**Texte à analyser**
--- --- ---

La fièvre restait élevée, l’amaigrissement devenait impressionnant, les anomalies hématologiques persistaient. Un nouvel examen de la moelle mettait en évidence une augmentation marquée de l’activité des mégacaryocytes. L’hématologue concluait : “ces particularités ne sont pas inhabituelles dans un état de thrombocythémie essentielle associée à une polycythémie”.

Malgré cela, le musicien refusa toute hospitalisation. Il fallut l’insistance de son médecin de famille et l’intervention de l’Université Harvard pour qu’il accepte en mars 1943 une hospitalisation au Mount Sinai Hospital de New York dans le service de pneumologie.

 

Un état de thrombocythémie essentielle associée à une polycythémie

A sa sortie quelques jours plus tard, le rapport d’observation à l’attention de son médecin traitant établissait le diagnostic de tuberculose pulmonaire évolutive et confirmait la polycythémie. Quatre séances de radiothérapie sur les membres inférieurs furent appliquées pour cette dernière affection. Pour Jean-Louis Michaux, “ces résultats hématologiques associant une hyperleucocytose granuleuse, une très importante basophilie associée à une hyperéosinophilie, une myélémie modérée et une hyperthrombocytose majeure pouvaient… et devaient faire évoquer le diagnostic de leucémie myéloïde chronique”.

--- --- ---

**Objectif**
Reprenez le texte sur la maladie du musicien et prolongez-le à partir de sa dernière phrase. La liste qui suit ne joue aucun rôle ici.

**Informations fournies**
--- --- ---

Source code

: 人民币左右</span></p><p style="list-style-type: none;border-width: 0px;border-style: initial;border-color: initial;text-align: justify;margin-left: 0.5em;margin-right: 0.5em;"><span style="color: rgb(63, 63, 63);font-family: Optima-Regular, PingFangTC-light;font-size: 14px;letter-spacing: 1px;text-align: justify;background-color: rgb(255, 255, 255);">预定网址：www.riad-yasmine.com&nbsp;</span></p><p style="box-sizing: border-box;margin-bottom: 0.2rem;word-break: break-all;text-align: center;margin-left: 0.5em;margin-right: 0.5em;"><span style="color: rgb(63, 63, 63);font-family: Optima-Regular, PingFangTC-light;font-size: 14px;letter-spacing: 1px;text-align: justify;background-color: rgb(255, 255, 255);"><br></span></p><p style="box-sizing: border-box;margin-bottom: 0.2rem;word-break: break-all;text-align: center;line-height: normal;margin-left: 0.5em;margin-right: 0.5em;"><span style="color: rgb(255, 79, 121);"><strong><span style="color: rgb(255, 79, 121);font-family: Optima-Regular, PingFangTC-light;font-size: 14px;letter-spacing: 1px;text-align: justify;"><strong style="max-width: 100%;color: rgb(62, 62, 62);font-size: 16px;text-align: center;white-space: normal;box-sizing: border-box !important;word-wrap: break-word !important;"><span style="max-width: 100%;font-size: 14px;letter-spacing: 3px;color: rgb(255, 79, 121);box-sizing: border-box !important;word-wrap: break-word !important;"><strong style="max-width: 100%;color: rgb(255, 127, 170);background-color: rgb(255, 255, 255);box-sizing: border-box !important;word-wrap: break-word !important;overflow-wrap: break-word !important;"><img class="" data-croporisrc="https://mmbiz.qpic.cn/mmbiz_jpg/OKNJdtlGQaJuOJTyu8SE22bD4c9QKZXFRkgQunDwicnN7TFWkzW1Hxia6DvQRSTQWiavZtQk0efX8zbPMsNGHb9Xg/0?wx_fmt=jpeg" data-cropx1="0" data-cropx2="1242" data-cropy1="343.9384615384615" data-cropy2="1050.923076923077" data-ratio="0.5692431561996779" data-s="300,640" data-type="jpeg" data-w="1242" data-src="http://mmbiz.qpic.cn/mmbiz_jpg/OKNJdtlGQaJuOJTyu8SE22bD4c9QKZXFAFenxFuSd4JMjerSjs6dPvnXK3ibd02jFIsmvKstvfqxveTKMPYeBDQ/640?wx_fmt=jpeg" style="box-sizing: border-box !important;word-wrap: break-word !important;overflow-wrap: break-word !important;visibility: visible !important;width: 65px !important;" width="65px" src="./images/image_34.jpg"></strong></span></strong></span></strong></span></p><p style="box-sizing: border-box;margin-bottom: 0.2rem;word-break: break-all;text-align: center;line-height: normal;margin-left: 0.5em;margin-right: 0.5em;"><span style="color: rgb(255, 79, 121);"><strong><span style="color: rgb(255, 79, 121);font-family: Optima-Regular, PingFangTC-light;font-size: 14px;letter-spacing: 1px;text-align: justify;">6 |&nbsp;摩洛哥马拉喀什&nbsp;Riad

--- --- ---

**Résultat de l'exercice**
La suite fut marquée par une lente amélioration de l’état général : la fièvre s’amenda peu à peu, les douleurs articulaires s’estompèrent et le malade repris du poids. Contre toute attente les infiltrats pulmonaires disparurent et l’hémogramme se normalisa au bout de quelques mois. Bartók retrouva son inspiration et écrivit deux nouvelles œuvres musicales.

Mais l’évolution fut marquée par une nouvelle poussée de la maladie qui se manifesta par un état subfébrile et des douleurs spléniques ; la rate avait augmenté de volume et les globules blancs atteignaient près de 30 000 par µl. Des séances de radiothérapie au niveau de la rate amenèrent une nouvelle stabilisation de l’affection. Pour un temps limité cependant.

 

Une métamorphose en leucémie aigüe

Puis les ennuis de santé de Bela Bartók se multiplièrent. Une résistance au traitement s’installa. La dernière phase de la maladie évolua rapidement et fut marquée par une croissance incontrôlable des globules blancs, dans un tableau de fièvre, de douleurs osseuses, d’infections multiples, de saignements disséminés. D’un caractère immature au départ, les globules blancs s’étaient mutées en cellules leucémiques blastiques. L’anémie était intense, le nombre des plaquettes effondré. La maladie subissait une métamorphose en leucémie aigüe qui entraîna le décès de Bartók le 26 septembre 1945 après 40 mois d’évolution.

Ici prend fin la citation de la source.